The higher infection rate of MDI in children in comparison to adults can be explained by the following factors: (1) much higher rate of auto-HCT in adults resulting in overall lower incidence of infections in adults, especially seen in case of bacterial complications; (2) higher rate of patients with acute leukemia in pediatric cohort, with a well-known high incidence of infectious complications in acute leukemia [8, 34]; (3) much higher rate of diagnosis of possible IFD in children being the consequence of the positive results of imaging only; (4) higher incidence of viral infections in children, what can correspond to higher rate of primary infections; and finally, (5) real-life tendency of pediatricians to perform more detailed diagnostic procedures. Due to the same factors, the diagnosis of multiple myeloma was associated with a decreased risk for infection in multivariate analysis. On the other hand, the incidence of infectious complications in this group of patients was similar as presented in recent analyses [35,36,37,38].
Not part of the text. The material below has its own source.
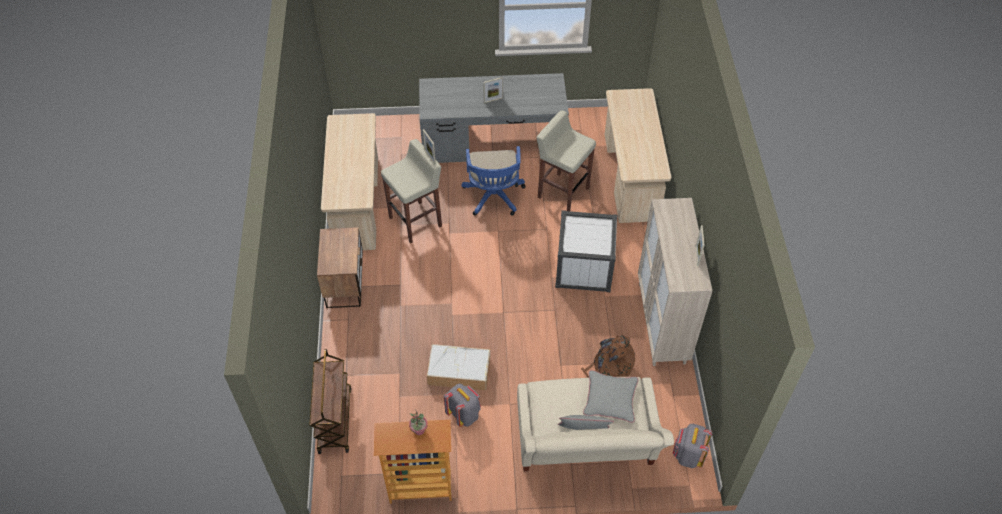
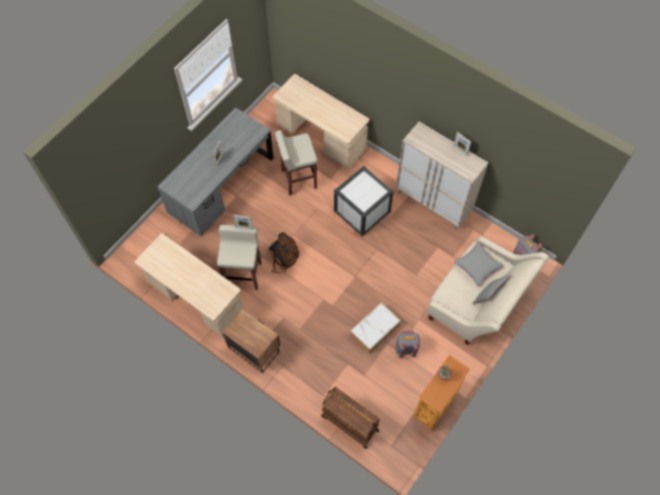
camera: 50 degrees left, 10 degrees up
blue office chair [461,146,526,216] -> none
brown backpack [581,335,635,378] -> brown backpack moved to [269,232,301,273]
The limitation of the study is its retrospective design; however, data were collected periodically. Also no routine screening was performed for viral infections except CMV and EBV. Thus, in most cases of viral infections, the diagnosis was bound to clinical symptoms.

In conclusion, the profile of infections and related deaths largely vary between children and adults. Our study proved age-dependent determinants of pediatric and adulthood profile of infectious complications after HCT: children have higher risk of all types of infections and a better outcome of bacterial infections, while in fungal and viral infections, the IRM was comparable between children and adults. Adult age, MMUD transplants, diagnosis of acute leukemia, chronic GVHD, CMV reactivation, and infection lasting > 21 days are relative risk factors for death from infection after HCT. The potential implication of this comprehensive analysis might be differential infection control and management strategies for children and adults.